Lund also offers regular methods which include STEM-EDX on the 300kV TEMs, HRTEM with aberration correction, and also SEM-EDX as a support to the TEM studies on a sample.

Then, the information of the sample state is in-situ recorded by the CCD camera. In time-resolved mode, a femtosecond laser pulse (in UV wavelength) is steered into a modified column of a TEM and directed onto the cathode to generate a few electrons ultra-short electron pulse through a photoemission process. The femtosecond electron pulse travels through the column to the sample. A second laser pulse (from the same source) is directed through an adjustable optical path towards the sample to trigger ultrafast dynamics (phase transition, mechanical motion, spin dynamics etc.), thus enabling a temporal reference point (time zero) for the changes that occur.

By fine-tuning, at the femtosecond time scale, the relative arrival time of the laser pulse (pump) and electron pulse (probe pulse), a series of micrographs (or diffraction patterns) can be recorded during the process of change in state and information on many aspects of its dynamic or transient properties can be obtained.

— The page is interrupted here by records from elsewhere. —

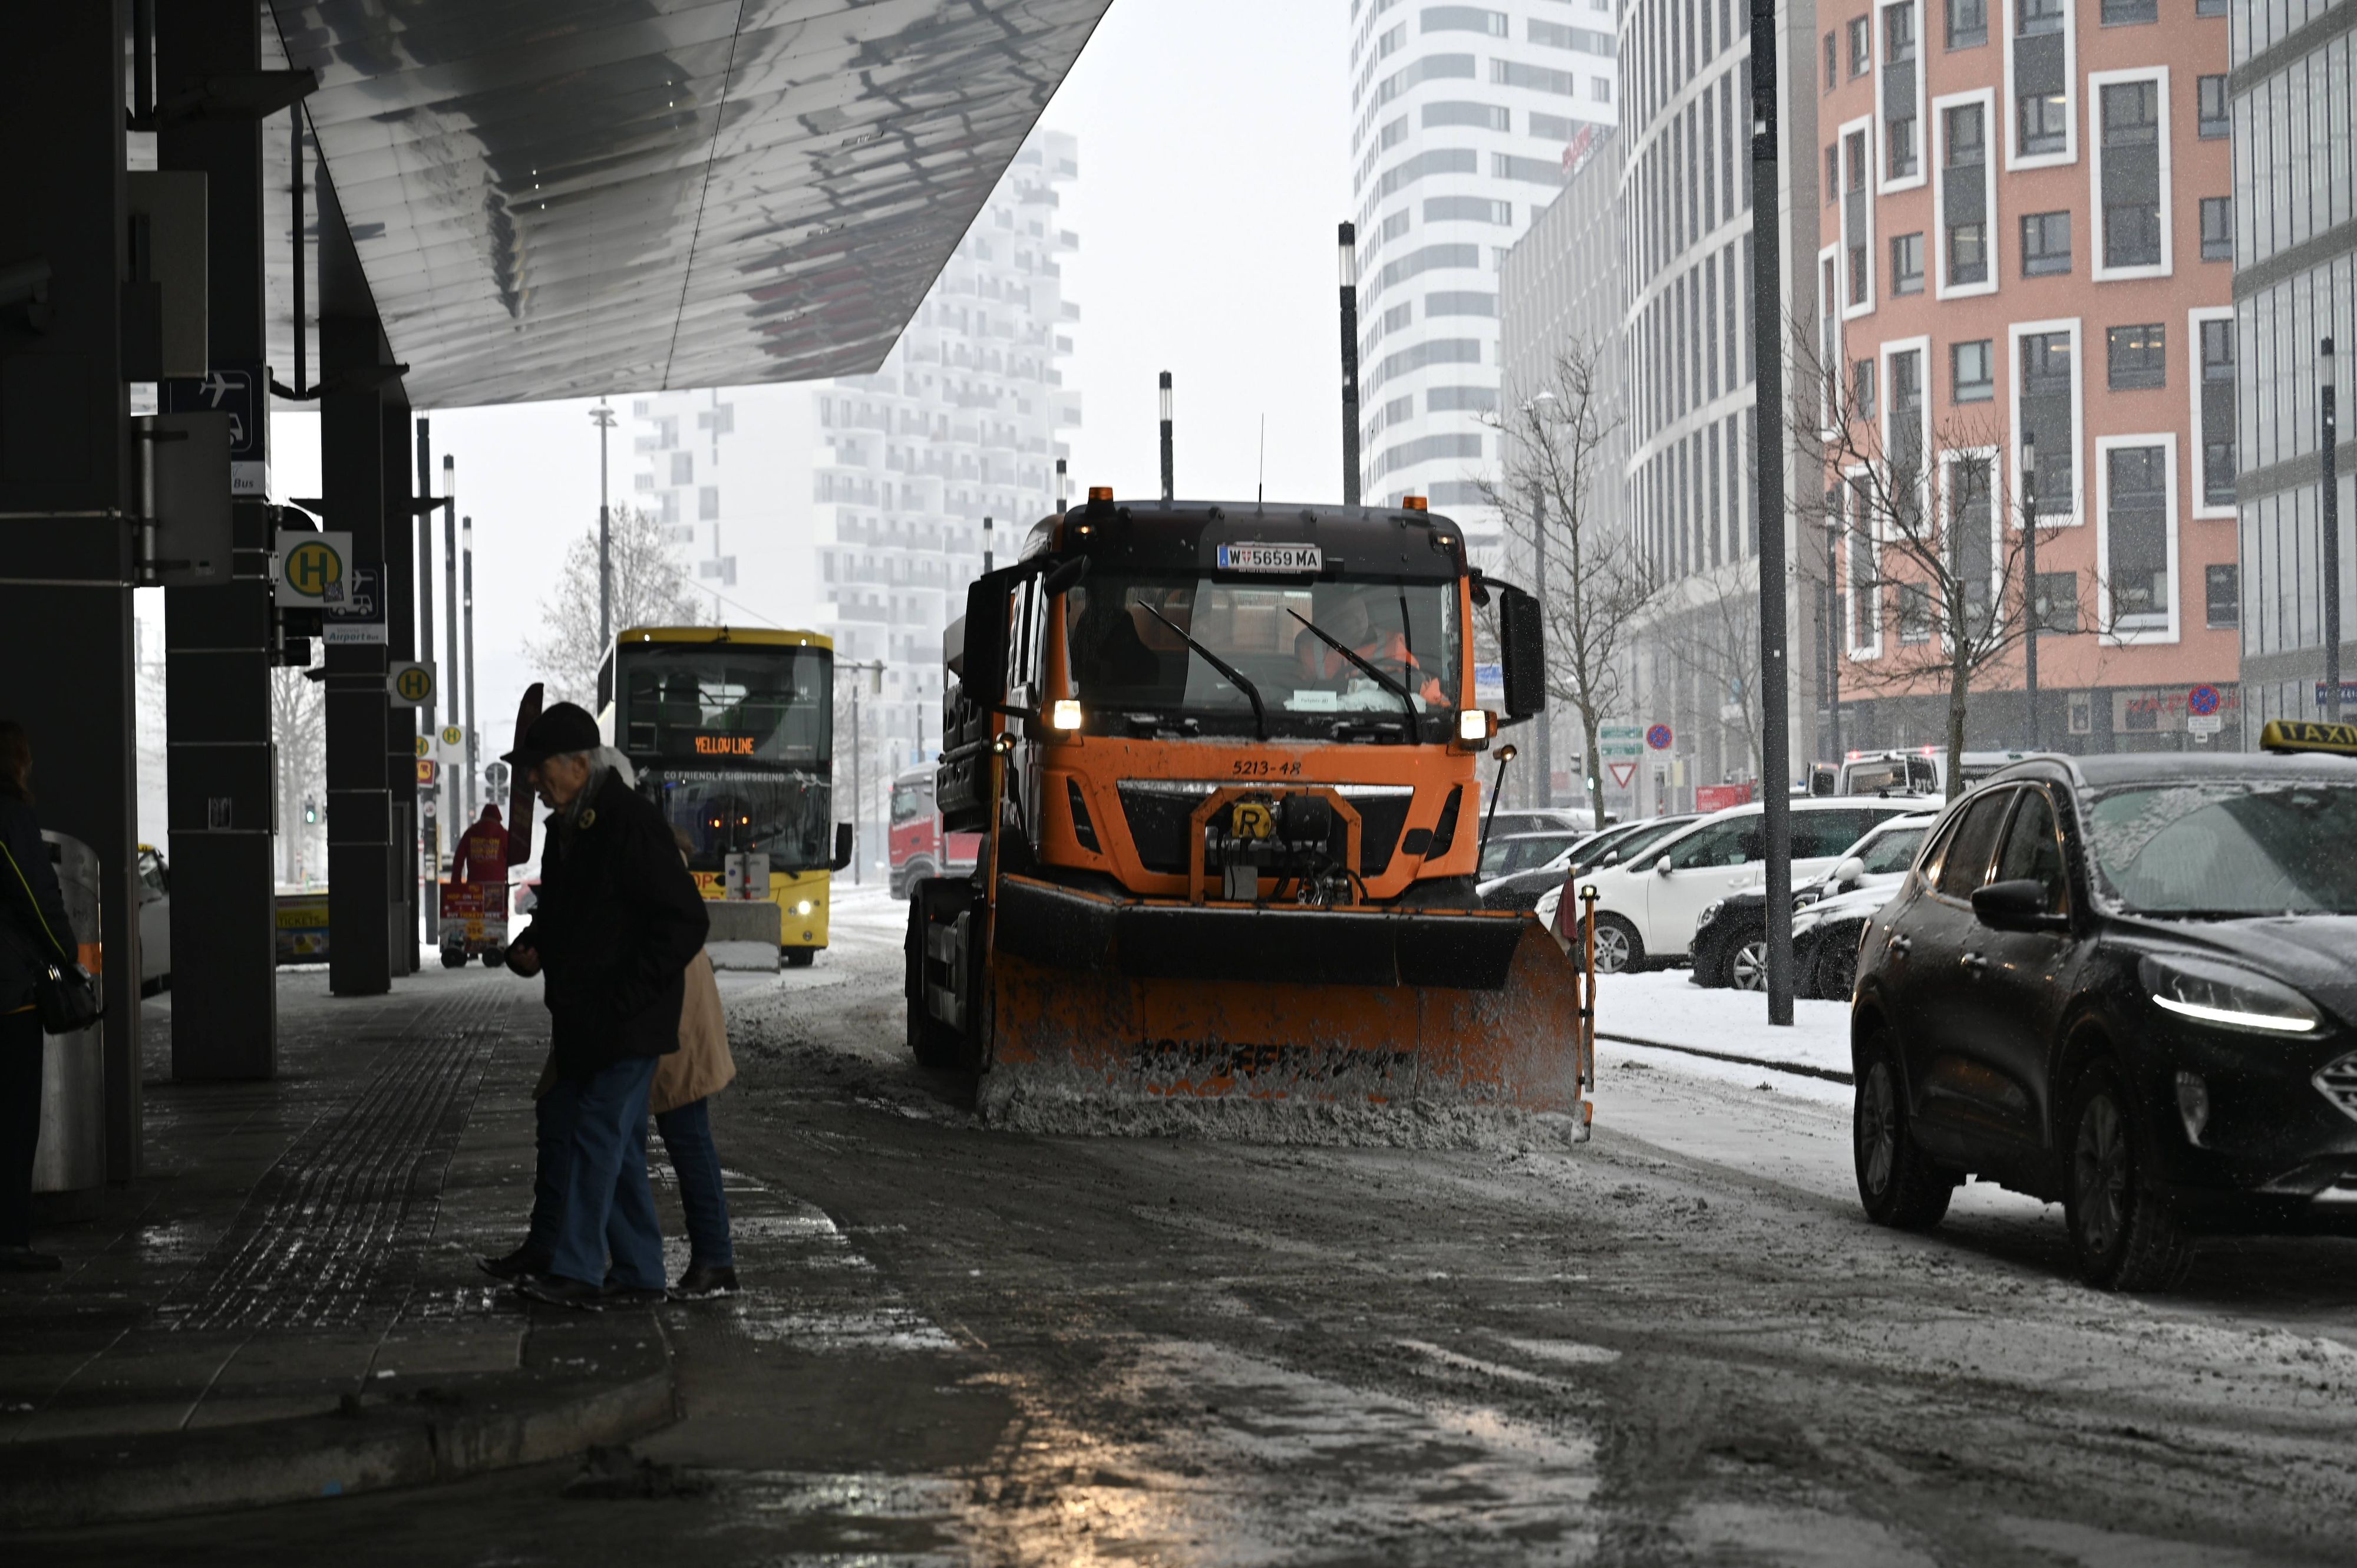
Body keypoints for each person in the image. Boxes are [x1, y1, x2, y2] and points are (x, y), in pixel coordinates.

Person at [497, 702, 709, 1309]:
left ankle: (579, 1270)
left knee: (595, 1133)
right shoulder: (569, 827)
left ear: (578, 763)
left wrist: (628, 997)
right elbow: (566, 912)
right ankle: (640, 1271)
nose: (532, 781)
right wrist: (536, 941)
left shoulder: (626, 822)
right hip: (587, 1019)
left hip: (625, 1020)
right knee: (606, 1146)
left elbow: (684, 920)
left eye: (539, 768)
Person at [486, 826, 740, 1299]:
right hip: (615, 1004)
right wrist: (539, 941)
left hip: (660, 1002)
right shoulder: (579, 830)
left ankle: (709, 1259)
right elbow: (574, 908)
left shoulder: (620, 836)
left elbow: (614, 916)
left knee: (677, 1127)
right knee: (576, 1116)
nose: (542, 787)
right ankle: (570, 1251)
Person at [0, 721, 74, 1272]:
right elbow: (34, 891)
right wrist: (66, 953)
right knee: (16, 1115)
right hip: (8, 992)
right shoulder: (11, 815)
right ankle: (11, 1239)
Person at [451, 803, 510, 884]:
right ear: (498, 819)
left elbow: (458, 859)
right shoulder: (503, 834)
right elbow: (512, 856)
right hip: (497, 887)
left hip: (474, 886)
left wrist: (456, 883)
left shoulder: (470, 833)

The UEM in this design can produce nanometer resolution in the imaging mode, a precision of a few thousandths of an Ångström in diffraction mode, and that with a time resolution of sub picosecond. This is 10 orders of magnitude better than conventional microscopes, which are limited by the video-camera rate of recording.

In a TEM laboratory of the Uppsala University node, one of our foci are the spectroscopy techniques of EDS and EELS. They are available on our probe correction Titan-Themis TEM. The state-of-the-art energy filter was installed in 2023 and is equipped with a 4K CMOS camera and a hybrid-pixel camera. The latter camera operates close to an electron efficiency of 1 and therefore close to shot-noise limit. This is very important for the acquisition the small intensities that we obtained in our EELS measurements at atomic resolution. Furthermore, the same camera can acquire up to 13.000 full frame images per second which makes it possible to acquire 4D-STEM data such as needed to obtain diffractions scans or dynamic phase contrast (DPC) mapping. The latter technique is used to visualise among else magnetic and electrical fields. To analyse energy materials, we have available low and high temperature sample holders as well as in-situ biasing and electrochemical sample holders.